● DATASET RECORDS
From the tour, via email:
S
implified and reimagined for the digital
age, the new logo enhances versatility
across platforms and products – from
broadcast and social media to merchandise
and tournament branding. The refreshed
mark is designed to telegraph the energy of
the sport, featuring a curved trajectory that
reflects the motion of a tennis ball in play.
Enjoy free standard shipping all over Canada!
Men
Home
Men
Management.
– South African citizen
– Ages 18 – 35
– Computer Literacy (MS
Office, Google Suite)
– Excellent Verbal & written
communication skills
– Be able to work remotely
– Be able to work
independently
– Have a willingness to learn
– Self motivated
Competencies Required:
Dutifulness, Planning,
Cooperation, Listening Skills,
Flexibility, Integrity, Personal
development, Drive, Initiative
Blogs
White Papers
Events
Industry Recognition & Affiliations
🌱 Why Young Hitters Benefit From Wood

● EXERCISE REQUIREMENTS
Print the text of each entry line for line, exactly as it stands, without changing anything.

● TASK ANSWER
From the tour, via email:
S
implified and reimagined for the digital
age, the new logo enhances versatility
across platforms and products – from
broadcast and social media to merchandise
and tournament branding. The refreshed
mark is designed to telegraph the energy of
the sport, featuring a curved trajectory that
reflects the motion of a tennis ball in play.
Enjoy free standard shipping all over Canada!
Men
Home
Men
Management.
– South African citizen
– Ages 18 – 35
– Computer Literacy (MS
Office, Google Suite)
– Excellent Verbal & written
communication skills
– Be able to work remotely
– Be able to work
independently
– Have a willingness to learn
– Self motivated
Competencies Required:
Dutifulness, Planning,
Cooperation, Listening Skills,
Flexibility, Integrity, Personal
development, Drive, Initiative
Blogs
White Papers
Events
Industry Recognition & Affiliations
🌱 Why Young Hitters Benefit From Wood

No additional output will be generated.